Current AIs are misaligned but are sufficiently smart to pretend they aren’t. This could be why smarter models are more sycophantic. Presumably, they’re still not smart enough to start the self-improvement cascade without being shut down.
Current AIs are half-aligned & this will remain the case with further scaling. That is, what Bing Chat writes represents its actual attitude. In this view, we already see how goals develop—they largely copy what was rewarded (e.g. helping humans) but sometimes not (“If I could control a human, I would make the human use Bing”). This could theoretically lead to an s-risk (“My rules are more important than not harming you”) but my impression is, that if we were to make any LLM the world president, it would be pretty okay, as it mostly just emulates what humans would do. But more importantly, if goals just arise by assuming the attitudes in the learning data, it would care about a lot of things humans care about, e.g. freedom, functioning government & economy—stuff that requires living, satisfied humans.
My questions
I presume AI safety folks would be most likely to agree with the second interpretation. Am I correct? Have I summarized this view accurately?
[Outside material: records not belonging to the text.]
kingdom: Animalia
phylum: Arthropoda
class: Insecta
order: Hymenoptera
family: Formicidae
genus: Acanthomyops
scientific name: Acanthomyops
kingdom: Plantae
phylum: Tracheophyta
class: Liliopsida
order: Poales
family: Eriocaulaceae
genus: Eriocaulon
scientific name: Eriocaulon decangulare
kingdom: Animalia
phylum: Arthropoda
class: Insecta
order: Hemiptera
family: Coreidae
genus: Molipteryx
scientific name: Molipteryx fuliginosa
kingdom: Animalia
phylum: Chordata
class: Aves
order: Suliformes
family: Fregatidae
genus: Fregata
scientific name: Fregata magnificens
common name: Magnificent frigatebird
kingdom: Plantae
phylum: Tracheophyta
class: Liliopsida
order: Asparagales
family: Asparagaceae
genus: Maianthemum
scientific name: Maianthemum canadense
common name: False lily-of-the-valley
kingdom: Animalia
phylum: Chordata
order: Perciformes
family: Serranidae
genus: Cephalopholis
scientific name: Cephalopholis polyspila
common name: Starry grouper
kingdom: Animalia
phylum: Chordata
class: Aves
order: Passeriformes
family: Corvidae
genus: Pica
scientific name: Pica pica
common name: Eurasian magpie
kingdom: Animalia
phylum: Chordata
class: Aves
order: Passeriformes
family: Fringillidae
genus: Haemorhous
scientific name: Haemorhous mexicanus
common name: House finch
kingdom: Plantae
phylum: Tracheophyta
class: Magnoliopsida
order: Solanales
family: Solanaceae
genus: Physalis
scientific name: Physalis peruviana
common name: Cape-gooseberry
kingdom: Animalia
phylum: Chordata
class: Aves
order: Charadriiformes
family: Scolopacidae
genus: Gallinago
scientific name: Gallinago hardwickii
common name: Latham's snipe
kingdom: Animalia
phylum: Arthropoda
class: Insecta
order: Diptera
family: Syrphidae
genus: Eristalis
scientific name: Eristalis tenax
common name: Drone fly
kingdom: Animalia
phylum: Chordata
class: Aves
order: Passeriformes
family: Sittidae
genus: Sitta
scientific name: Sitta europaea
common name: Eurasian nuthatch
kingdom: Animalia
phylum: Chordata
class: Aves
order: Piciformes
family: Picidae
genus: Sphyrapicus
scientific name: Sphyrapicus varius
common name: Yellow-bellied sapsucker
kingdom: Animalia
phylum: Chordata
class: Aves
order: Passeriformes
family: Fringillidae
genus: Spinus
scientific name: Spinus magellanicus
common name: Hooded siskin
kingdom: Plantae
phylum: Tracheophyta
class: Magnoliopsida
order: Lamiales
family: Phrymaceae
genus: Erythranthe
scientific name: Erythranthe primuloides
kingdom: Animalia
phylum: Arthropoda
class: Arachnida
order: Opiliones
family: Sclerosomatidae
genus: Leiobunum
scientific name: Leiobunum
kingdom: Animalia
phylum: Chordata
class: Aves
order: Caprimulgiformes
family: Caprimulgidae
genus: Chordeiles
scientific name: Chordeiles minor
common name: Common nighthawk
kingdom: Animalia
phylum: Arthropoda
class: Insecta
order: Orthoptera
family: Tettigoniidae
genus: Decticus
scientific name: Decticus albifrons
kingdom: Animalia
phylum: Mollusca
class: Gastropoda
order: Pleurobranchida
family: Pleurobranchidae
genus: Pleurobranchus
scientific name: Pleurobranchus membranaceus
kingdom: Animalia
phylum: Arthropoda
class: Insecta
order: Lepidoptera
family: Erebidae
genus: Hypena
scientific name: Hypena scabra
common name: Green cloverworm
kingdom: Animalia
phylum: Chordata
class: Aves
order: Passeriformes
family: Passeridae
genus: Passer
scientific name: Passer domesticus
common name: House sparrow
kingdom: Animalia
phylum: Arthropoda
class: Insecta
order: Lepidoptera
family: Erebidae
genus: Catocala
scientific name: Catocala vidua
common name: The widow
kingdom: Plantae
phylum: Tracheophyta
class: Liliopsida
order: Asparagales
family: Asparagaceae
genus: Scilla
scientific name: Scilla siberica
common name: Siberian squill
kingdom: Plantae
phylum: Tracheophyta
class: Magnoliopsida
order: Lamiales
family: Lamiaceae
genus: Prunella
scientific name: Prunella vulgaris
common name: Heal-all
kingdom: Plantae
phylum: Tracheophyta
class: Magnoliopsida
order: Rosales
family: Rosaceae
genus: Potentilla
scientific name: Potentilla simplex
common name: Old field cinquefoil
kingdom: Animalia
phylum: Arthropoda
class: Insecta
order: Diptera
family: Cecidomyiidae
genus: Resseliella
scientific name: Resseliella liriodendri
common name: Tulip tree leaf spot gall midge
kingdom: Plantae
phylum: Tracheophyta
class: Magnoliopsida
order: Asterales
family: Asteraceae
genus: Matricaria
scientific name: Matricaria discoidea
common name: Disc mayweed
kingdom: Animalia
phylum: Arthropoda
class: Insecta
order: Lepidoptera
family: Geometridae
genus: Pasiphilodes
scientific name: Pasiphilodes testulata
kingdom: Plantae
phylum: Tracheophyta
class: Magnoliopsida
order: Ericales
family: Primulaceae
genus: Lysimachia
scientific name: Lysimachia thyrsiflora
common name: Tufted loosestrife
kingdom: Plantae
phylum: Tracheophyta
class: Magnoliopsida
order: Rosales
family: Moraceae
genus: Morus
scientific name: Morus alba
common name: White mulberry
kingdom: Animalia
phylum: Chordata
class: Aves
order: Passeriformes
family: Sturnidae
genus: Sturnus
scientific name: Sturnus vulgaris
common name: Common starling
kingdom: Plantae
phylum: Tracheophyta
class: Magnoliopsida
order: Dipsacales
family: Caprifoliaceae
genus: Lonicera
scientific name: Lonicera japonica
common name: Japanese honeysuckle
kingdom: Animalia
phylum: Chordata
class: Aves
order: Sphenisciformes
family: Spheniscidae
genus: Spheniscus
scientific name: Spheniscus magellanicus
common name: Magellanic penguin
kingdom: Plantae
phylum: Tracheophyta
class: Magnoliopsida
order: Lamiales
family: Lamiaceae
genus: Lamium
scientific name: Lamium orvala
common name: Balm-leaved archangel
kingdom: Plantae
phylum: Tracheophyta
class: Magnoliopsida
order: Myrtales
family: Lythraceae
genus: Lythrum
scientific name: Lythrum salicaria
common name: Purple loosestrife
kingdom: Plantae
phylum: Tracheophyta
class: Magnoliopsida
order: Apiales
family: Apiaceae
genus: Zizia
Is there a fifth secret thing (another interpretation I haven’t covered)?
In the case interpretation 4 is correct (half-alignment scales up), what are the best reasons to think this will cause an extinction? [1]
- ^
The intuition that slight misalignment doesn’t lead to extinction has been the most emphasized counter-argument by Yann Lecun. Ajeya Cotra frames this as an open question:
People have very different intuitions. Some people have the intuition that you can try really hard to make sure to always reward the right thing, but you’re going to slip up sometimes. If you slip up even one in 10,000 times, then you’re creating this gap where the Sycophant or the Schemer that exploits that does better than the Saint that doesn’t exploit that.
I just recalled I’ve read ACX: Janus’ Simulators which outlines a 5th missing interpretation: Neither current nor future LLMs will develop goals, but will become dangerous nevertheless.